Lowell’s Cambodian-American Heritage Celebrated

Cambodian musicians perform at UMass Lowell
Musicians and dancers from the Angkor Dance Troupe will work with UMass Lowell to help Cambodian-American youths explore their heritage.

07/14/2014
By David Perry

When UMass President Robert Caret announced $270,000 in President’s Creative Economy Initiatives Fund grants in July, the largest of eight went to a pair of veterans of UMass Lowell’s Music Department.

Assoc. Prof. Alan Williams and Music Education Coordinator, Prof.
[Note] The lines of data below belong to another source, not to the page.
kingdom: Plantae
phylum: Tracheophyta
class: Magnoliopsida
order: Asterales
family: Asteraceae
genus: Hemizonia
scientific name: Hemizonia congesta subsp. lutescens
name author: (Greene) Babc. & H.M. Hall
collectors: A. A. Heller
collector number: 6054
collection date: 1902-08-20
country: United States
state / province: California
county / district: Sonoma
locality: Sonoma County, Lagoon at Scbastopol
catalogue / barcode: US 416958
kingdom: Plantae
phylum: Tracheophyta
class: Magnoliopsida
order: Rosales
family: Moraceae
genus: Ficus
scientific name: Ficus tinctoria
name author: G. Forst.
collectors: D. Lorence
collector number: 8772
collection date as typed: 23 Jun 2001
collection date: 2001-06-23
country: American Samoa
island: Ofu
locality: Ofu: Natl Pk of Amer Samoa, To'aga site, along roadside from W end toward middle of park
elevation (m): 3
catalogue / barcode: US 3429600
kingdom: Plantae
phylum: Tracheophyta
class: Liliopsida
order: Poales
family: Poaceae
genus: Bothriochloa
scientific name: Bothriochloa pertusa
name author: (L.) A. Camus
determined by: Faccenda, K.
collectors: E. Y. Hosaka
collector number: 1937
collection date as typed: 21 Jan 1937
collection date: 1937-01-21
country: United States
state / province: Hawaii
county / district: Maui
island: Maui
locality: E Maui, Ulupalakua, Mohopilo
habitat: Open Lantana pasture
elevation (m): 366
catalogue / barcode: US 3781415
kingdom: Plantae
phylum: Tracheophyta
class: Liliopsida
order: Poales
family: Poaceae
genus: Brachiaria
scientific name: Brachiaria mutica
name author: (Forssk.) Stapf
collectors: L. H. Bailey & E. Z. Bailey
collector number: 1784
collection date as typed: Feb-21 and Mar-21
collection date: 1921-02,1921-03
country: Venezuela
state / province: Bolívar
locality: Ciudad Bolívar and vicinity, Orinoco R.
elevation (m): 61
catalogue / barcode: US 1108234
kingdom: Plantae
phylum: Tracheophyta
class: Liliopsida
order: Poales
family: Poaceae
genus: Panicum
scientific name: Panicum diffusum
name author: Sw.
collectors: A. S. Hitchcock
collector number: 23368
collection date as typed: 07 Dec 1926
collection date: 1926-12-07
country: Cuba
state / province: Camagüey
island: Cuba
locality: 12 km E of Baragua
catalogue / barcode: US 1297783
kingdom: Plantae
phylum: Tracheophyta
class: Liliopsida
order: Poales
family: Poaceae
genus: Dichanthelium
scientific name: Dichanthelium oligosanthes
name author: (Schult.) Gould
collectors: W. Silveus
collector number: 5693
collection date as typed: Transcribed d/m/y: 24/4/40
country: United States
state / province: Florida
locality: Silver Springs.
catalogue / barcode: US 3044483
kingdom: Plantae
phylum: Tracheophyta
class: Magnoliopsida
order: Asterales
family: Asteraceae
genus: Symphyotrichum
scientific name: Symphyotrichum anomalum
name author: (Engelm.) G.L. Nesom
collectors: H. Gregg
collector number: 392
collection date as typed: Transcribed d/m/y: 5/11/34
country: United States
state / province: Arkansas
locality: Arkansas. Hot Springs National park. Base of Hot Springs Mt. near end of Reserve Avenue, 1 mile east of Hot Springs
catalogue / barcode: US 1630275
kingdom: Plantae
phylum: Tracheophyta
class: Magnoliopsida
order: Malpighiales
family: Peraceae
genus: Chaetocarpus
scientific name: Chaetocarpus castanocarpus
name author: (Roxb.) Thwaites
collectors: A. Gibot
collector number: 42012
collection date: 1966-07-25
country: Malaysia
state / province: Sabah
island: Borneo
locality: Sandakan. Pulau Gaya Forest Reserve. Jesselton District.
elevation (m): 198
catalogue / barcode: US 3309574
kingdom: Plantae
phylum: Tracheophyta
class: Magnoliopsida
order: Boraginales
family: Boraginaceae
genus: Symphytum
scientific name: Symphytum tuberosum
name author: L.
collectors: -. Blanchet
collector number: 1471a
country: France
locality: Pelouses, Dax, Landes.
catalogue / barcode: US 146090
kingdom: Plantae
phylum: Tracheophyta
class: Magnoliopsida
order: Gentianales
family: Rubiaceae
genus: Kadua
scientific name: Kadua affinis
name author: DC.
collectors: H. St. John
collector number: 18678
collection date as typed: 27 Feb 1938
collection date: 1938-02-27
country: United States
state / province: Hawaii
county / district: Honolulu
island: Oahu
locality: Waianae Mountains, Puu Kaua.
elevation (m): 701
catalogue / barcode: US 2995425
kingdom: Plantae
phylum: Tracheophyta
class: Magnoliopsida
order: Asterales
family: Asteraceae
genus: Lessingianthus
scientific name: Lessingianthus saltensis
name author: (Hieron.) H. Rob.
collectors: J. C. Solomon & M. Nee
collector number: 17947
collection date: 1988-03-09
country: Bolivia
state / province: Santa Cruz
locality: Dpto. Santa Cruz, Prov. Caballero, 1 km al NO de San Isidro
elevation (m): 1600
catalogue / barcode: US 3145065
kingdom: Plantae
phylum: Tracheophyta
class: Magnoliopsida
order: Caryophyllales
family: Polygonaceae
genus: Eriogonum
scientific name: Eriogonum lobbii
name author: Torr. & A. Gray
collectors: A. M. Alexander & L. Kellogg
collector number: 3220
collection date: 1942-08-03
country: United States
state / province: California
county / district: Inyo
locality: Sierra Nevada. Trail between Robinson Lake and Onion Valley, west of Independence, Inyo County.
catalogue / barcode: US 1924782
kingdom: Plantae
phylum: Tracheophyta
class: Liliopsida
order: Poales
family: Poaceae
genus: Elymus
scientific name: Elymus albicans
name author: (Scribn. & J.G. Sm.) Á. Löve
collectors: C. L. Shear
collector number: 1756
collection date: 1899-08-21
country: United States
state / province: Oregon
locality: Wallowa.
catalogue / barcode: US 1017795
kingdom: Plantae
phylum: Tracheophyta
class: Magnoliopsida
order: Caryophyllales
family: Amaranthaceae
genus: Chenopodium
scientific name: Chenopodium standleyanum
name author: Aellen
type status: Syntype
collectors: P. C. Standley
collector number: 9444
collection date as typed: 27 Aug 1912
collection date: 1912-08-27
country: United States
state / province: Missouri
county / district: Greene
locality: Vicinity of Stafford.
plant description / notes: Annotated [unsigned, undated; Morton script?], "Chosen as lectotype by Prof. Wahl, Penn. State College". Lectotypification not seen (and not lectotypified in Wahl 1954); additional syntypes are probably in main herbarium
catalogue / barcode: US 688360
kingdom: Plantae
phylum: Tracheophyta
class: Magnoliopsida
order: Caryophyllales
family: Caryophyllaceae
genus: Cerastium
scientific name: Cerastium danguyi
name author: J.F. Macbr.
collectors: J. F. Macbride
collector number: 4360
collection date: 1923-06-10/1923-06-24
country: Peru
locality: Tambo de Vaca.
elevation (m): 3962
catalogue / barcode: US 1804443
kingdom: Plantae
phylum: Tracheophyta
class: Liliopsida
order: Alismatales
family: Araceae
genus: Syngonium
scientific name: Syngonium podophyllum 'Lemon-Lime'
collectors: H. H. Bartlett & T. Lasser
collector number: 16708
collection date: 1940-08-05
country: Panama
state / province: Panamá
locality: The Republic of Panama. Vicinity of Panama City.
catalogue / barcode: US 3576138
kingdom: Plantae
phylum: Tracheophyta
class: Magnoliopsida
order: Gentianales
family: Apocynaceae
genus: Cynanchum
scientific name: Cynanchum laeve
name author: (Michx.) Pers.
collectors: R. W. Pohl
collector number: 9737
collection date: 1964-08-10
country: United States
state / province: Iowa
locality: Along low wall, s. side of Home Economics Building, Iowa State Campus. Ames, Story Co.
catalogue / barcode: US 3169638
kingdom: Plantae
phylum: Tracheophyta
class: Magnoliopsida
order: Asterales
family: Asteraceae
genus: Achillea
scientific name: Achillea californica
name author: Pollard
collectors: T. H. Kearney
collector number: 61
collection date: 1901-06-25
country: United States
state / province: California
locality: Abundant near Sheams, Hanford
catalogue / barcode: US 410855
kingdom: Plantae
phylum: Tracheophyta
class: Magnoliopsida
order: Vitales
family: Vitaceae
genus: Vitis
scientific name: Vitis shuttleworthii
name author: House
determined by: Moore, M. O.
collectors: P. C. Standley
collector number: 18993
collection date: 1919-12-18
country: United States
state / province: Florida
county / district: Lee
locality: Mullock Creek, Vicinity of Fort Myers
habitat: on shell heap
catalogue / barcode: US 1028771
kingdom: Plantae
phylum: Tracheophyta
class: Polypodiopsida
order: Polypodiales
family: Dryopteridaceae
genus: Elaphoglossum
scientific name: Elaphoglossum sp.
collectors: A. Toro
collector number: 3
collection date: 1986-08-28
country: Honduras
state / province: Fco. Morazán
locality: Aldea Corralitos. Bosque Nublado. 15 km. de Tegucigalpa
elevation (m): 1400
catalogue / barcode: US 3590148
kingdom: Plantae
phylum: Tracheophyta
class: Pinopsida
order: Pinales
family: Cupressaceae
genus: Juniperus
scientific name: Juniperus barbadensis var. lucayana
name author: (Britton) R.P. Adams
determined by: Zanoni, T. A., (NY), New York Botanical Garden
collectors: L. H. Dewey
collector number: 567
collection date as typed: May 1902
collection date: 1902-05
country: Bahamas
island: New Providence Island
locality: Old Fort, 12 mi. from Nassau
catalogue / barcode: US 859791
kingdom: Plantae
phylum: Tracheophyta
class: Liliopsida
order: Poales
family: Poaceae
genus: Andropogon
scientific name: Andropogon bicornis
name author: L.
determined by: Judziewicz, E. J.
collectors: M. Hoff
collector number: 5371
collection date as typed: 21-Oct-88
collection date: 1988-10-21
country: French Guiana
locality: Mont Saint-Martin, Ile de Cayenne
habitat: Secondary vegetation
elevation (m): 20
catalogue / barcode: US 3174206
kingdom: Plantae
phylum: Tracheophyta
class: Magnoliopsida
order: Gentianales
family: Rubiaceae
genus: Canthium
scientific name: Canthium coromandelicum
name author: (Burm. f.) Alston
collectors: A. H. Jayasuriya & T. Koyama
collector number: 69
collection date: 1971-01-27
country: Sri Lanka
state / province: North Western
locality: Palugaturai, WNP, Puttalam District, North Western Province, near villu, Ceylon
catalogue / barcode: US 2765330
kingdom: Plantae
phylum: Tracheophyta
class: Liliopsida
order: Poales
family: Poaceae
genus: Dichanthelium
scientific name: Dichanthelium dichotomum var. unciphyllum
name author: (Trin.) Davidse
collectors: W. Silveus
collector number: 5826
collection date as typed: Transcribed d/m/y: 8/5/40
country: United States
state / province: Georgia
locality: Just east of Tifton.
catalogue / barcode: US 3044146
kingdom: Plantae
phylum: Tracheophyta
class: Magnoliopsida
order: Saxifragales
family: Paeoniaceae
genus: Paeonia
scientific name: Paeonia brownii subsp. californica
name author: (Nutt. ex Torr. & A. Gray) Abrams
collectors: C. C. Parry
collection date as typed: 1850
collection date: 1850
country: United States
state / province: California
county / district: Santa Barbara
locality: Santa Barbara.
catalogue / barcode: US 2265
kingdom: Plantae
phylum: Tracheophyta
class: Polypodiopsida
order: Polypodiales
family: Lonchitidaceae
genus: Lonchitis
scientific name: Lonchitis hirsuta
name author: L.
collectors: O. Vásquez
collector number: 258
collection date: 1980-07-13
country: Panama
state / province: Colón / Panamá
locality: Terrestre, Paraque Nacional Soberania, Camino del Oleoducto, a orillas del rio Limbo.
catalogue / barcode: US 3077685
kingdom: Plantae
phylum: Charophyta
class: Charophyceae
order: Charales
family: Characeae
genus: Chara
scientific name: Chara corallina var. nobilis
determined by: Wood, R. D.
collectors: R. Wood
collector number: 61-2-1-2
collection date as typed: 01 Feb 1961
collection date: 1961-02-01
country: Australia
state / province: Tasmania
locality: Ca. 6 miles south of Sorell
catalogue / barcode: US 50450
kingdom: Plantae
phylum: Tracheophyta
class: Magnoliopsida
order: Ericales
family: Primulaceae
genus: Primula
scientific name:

Gena Greher, landed $40,000 to develop a program that will work within Lowell’s Cambodian youth community to “create spaces for Cambodian-American adolescents to explore their cultural and artistic heritage.”

The program, which will be developed during the fall semester and implemented at the Stoklosa Middle School in the spring, further accents the relationship between the university and the City of Lowell, home to the nation’s second-largest Cambodian-American population. It will draw together elements from Lowell’s community of Cambodian artists and students and faculty from the university.

Initially, three afternoons a week, one hour will be dedicated to traditional Cambodian music, with members of the World Music Ensemble as instructors. 

The second hour will be spent on traditional dance as facilitated by members of the Angkor Dance Troupe. 

And the last hour will involve the university’s Art Department and a video program in which students will create self-portraits by talking into cameras about their life as Cambodian-Americans in Lowell. 

The community’s identity can be, Williams says, an interesting and sometimes perilous tightrope walk between maintaining old-world tradition and Americanizing a population of young people surrounded by American culture.

But he found plenty of interest in the subject. 

Members of the World Music Ensemble and Angkor Dance Troupe (who teamed up to entertain a crowd of more than 500 at Durgin Hall in early April) had approached Williams about cultural identity in the community. 

“And simultaneously,” he says, “we got a call from the Massachusetts Cultural Council asking about the ensemble and what we were doing. There’s a lot of interest from a lot of people on the subject. We decided there was a missing piece we could work on.”